## Source records
'''

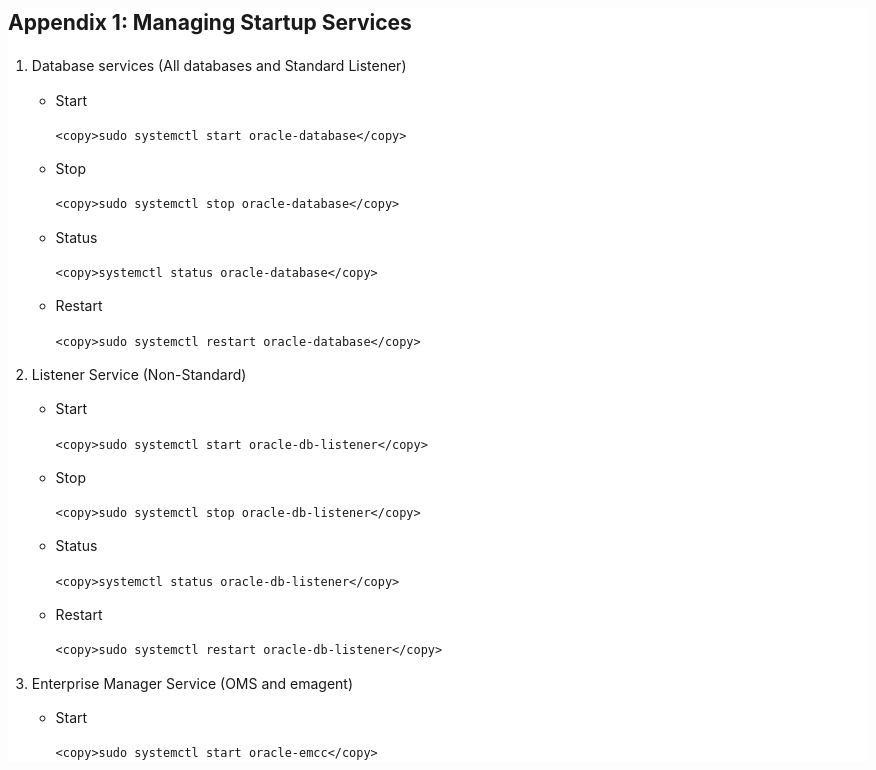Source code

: ## Appendix 1: Managing Startup Services

1. Database services (All databases and Standard Listener)

    - Start

		```
		<copy>sudo systemctl start oracle-database</copy>
		```

    - Stop

		```
		<copy>sudo systemctl stop oracle-database</copy>
		```

    - Status

		```
		<copy>systemctl status oracle-database</copy>
		```

    - Restart

		```
		<copy>sudo systemctl restart oracle-database</copy>
		```

1. Listener Service (Non-Standard)

    - Start

		```
		<copy>sudo systemctl start oracle-db-listener</copy>
		```

    - Stop

		```
		<copy>sudo systemctl stop oracle-db-listener</copy>
		```

    - Status

		```
		<copy>systemctl status oracle-db-listener</copy>
		```

    - Restart

		```
		<copy>sudo systemctl restart oracle-db-listener</copy>
		```

1. Enterprise Manager Service (OMS and emagent)

    - Start

		```
		<copy>sudo systemctl start oracle-emcc</copy>
		```
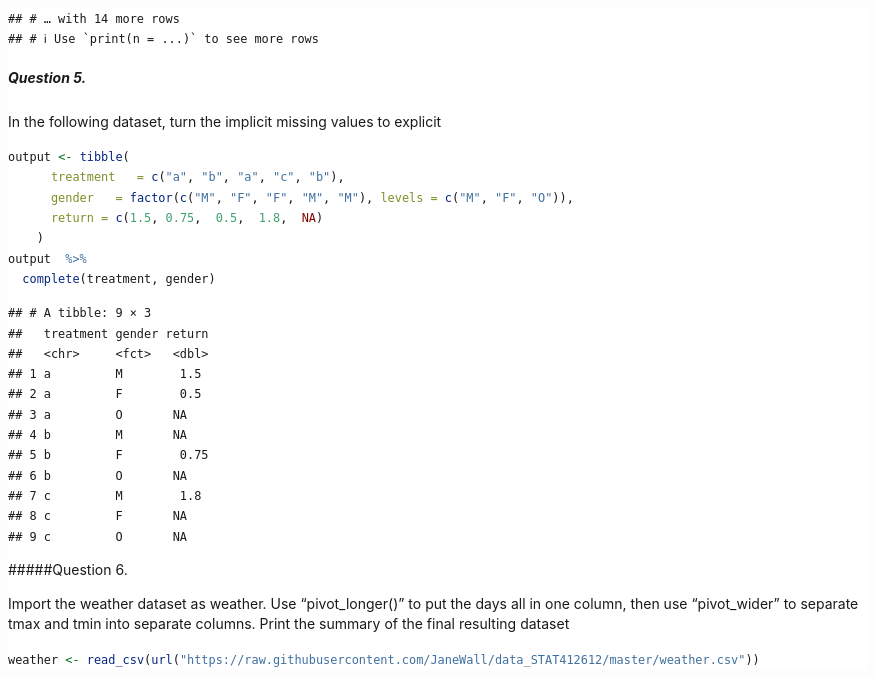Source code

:     ## # … with 14 more rows
    ## # ℹ Use `print(n = ...)` to see more rows

##### Question 5.

In the following dataset, turn the implicit missing values to explicit

``` r
output <- tibble(
      treatment   = c("a", "b", "a", "c", "b"),
      gender   = factor(c("M", "F", "F", "M", "M"), levels = c("M", "F", "O")),
      return = c(1.5, 0.75,  0.5,  1.8,  NA)
    )
output  %>%
  complete(treatment, gender)
```

    ## # A tibble: 9 × 3
    ##   treatment gender return
    ##   <chr>     <fct>   <dbl>
    ## 1 a         M        1.5 
    ## 2 a         F        0.5 
    ## 3 a         O       NA   
    ## 4 b         M       NA   
    ## 5 b         F        0.75
    ## 6 b         O       NA   
    ## 7 c         M        1.8 
    ## 8 c         F       NA   
    ## 9 c         O       NA

\#####Question 6.

Import the weather dataset as weather. Use “pivot_longer()” to put the
days all in one column, then use “pivot_wider” to separate tmax and tmin
into separate columns. Print the summary of the final resulting dataset

``` r
weather <- read_csv(url("https://raw.githubusercontent.com/JaneWall/data_STAT412612/master/weather.csv"))
```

'''

## Task directions
Pick out all lines from the data above in which the word "gender" appears.

## Task output
      gender   = factor(c("M", "F", "F", "M", "M"), levels = c("M", "F", "O")),
  complete(treatment, gender)
    ##   treatment gender return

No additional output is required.